In all seriousness, the dresses imparted a sensation that we humans, oh dear, have made a mess of things, have cocked it up so badly that the lease is up, our time’s expired, best hand the keys back before god sends his arc repo man. Then suddenly you notice the footwear on the models: towering pumps with WWII-era hand grenade shaped heels. Wow, so there you have it: gorgeous and elegantly simple shaped dresses with accessories that suggest ordnance, combat, shrapnel, sudden and violent death. All very rock ‘n’ roll and so femininely nihilistic. Gee, let’s party or save the world, don’t mess with Mr. In Between. Thanks Madame Nononova for writing what we pray is not the final chapter of our proud little species. And then that swami cat banged the gong again! And I knew it had not just been a bad dream, but an acceptance that I was witnessing fashion as prophecy. Goodnight, dear fellow earthlings, sure has been a gas-gas-gas. Let’s go out with style, shall we?

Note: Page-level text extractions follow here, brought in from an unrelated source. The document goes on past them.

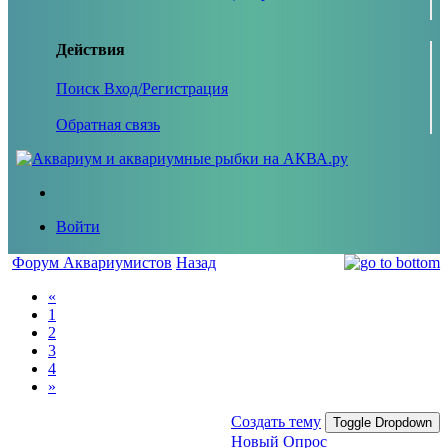
Действия
Поиск
Вход/Регистрация
Обратная связь
Войти
Форум Аквариумистов
Назад
«
1
2
3
4
»
Создать тему
Toggle Dropdown
Новый Опрос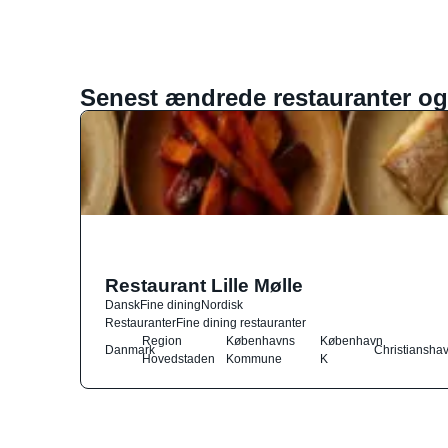
Senest ændrede restauranter og
Restaurant Lille Mølle
Dansk
Fine dining
Nordisk
Restauranter
Fine dining restauranter
Region
Københavns
København
Danmark
Christiansha
Hovedstaden
Kommune
K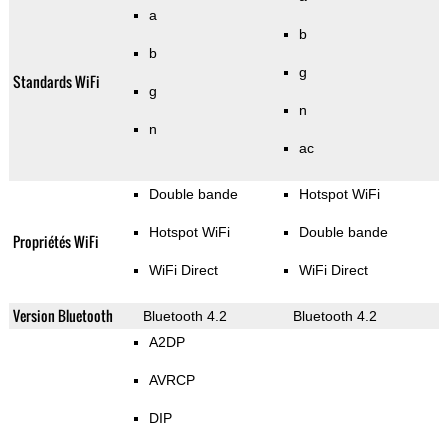
a
b
b
g
Standards WiFi
g
n
n
ac
Double bande
Hotspot WiFi
Hotspot WiFi
Double bande
Propriétés WiFi
WiFi Direct
WiFi Direct
Version Bluetooth
Bluetooth 4.2
Bluetooth 4.2
A2DP
AVRCP
DIP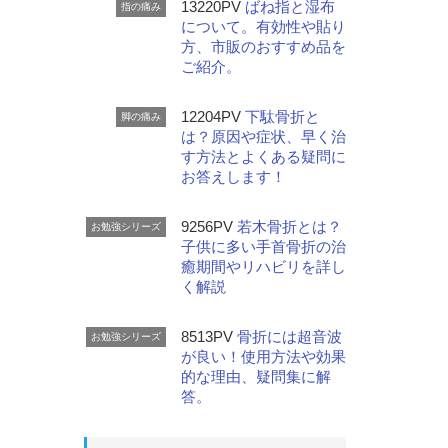
13220PV
ばね指と湿布
指の痛み
について。有効性や貼り
方、市販のおすすめ品を
ご紹介。
12204PV
下駄骨折と
脚の痛み
は？原因や症状、早く治
す方法とよくある疑問に
お答えします！
9256PV
若木骨折とは？
お勉強シリーズ
子供に多い手首骨折の治
癒期間やリハビリを詳し
く解説
8513PV
骨折には超音波
お勉強シリーズ
が良い！使用方法や効果
的な理由、疑問集に解
答。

The event, titled High Fashion, was part of the L[A-List], a series of exclusive LA-centric events celebrating innovations in design, culinary arts, photography, wellness and technology supported by the all-new Lincoln MKZ, and hosted by Joel Chen and Lyn Winter. Select pieces from the collection, including the designer’s limited edition Dandelion brooches will be on view from December 13-22, 2012 at C Project, 830 North Highland Avenue, Los Angeles, CA 90038. Opening hours are Monday-Friday from 10 30am to 5pm, Saturdays from 12pm to 5pm.